[THE TASK]
Work out how many lines of the listing below hold the word "chọn", and give that number only.
(THE DATA begins)
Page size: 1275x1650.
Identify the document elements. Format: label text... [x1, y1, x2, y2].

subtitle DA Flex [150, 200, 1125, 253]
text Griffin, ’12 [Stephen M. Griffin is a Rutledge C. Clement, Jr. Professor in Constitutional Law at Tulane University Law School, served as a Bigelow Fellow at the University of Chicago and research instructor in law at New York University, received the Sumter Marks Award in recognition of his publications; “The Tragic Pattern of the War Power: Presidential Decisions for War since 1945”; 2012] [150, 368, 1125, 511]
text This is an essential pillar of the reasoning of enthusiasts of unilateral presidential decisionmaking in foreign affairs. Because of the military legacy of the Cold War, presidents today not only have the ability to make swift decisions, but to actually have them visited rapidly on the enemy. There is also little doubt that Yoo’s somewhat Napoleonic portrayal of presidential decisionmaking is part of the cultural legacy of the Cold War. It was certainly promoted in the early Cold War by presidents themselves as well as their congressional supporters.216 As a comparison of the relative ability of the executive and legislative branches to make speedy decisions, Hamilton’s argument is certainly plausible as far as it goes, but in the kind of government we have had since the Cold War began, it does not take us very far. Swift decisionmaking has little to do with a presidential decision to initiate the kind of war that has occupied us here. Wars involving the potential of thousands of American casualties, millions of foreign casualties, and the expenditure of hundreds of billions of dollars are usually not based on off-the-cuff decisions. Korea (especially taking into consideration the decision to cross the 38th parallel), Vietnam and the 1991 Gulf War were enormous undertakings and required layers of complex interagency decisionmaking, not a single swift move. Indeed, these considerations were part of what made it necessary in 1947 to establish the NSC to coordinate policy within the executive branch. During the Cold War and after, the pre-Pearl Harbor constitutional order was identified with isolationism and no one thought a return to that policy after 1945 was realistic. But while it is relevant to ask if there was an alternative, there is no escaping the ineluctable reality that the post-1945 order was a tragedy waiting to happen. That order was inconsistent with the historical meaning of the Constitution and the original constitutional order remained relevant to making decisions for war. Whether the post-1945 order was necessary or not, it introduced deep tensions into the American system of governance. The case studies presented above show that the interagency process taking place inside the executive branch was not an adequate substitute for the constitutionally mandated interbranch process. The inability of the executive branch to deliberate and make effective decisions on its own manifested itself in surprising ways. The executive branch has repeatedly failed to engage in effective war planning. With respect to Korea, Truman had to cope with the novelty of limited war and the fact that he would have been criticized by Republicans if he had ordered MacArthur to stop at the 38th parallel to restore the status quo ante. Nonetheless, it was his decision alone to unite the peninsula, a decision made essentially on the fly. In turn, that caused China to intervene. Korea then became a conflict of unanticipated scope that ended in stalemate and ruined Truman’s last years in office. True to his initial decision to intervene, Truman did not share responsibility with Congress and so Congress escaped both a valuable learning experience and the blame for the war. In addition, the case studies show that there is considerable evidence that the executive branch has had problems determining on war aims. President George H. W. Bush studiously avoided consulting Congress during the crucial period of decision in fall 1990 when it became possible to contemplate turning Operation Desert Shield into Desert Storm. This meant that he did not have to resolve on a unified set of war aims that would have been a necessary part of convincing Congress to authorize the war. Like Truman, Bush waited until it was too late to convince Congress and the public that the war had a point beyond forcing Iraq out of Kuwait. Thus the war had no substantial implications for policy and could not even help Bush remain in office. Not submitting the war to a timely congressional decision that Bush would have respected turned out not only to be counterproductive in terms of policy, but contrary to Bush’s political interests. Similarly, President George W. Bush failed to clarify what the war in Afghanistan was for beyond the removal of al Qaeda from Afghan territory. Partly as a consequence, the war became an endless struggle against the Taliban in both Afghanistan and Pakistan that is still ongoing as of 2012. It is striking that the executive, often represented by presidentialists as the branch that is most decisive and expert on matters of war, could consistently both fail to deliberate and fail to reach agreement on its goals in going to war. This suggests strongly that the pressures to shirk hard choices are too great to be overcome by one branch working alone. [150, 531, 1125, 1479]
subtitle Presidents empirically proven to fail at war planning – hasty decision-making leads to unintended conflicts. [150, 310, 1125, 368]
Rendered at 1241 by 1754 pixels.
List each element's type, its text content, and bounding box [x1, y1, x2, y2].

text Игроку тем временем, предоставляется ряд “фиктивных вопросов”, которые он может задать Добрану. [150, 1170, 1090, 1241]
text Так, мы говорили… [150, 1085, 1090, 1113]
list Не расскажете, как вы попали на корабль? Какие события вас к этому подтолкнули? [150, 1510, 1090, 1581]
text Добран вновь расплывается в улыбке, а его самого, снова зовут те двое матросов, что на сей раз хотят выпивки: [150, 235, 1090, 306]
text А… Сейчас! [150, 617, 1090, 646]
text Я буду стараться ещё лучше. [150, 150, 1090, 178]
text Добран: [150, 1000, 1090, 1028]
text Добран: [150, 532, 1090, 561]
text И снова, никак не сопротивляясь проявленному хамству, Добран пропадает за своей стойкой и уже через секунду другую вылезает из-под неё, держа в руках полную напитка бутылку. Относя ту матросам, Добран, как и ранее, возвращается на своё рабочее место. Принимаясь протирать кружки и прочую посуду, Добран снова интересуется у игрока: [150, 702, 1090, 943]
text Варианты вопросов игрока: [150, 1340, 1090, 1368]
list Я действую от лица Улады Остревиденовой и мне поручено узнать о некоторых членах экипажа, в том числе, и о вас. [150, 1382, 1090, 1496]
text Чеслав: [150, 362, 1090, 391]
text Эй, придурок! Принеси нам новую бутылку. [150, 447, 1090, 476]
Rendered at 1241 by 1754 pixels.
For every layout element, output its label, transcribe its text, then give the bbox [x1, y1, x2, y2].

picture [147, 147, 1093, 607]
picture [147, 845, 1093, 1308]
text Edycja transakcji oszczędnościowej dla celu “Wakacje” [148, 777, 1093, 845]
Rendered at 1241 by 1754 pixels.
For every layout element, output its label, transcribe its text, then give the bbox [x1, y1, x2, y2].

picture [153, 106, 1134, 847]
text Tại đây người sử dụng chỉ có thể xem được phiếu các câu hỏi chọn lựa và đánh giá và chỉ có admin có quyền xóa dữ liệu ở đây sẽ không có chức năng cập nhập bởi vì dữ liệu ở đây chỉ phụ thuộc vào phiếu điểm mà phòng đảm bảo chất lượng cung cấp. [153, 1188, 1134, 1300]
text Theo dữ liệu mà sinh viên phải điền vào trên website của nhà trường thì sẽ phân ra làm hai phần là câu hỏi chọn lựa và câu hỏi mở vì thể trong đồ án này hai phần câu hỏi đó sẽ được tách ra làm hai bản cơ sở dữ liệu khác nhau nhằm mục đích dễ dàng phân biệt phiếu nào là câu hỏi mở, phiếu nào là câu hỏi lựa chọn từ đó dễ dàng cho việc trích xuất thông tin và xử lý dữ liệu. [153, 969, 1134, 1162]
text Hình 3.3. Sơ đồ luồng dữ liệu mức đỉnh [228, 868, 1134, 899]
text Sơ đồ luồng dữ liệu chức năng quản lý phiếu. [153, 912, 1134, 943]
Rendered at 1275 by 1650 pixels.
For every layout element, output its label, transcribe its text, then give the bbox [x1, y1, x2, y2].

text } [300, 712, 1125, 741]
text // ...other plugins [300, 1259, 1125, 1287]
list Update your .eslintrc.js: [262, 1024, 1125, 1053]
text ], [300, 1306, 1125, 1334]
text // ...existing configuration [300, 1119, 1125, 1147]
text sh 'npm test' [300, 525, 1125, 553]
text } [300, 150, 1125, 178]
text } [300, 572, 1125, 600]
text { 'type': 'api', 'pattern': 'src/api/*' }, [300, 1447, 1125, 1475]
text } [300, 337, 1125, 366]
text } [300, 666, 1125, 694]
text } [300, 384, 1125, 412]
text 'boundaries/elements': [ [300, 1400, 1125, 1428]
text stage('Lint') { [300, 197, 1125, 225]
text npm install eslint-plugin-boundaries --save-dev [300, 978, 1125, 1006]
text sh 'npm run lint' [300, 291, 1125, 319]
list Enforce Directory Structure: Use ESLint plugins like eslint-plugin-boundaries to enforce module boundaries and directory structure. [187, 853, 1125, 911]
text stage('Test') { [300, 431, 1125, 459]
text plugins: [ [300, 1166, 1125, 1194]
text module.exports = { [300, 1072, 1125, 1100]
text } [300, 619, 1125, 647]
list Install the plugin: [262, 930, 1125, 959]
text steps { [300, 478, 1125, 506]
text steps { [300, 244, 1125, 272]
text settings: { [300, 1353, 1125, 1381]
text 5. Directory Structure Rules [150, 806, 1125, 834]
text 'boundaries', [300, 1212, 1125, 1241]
(THE DATA ends)
[WRITTEN SOLUTION]
2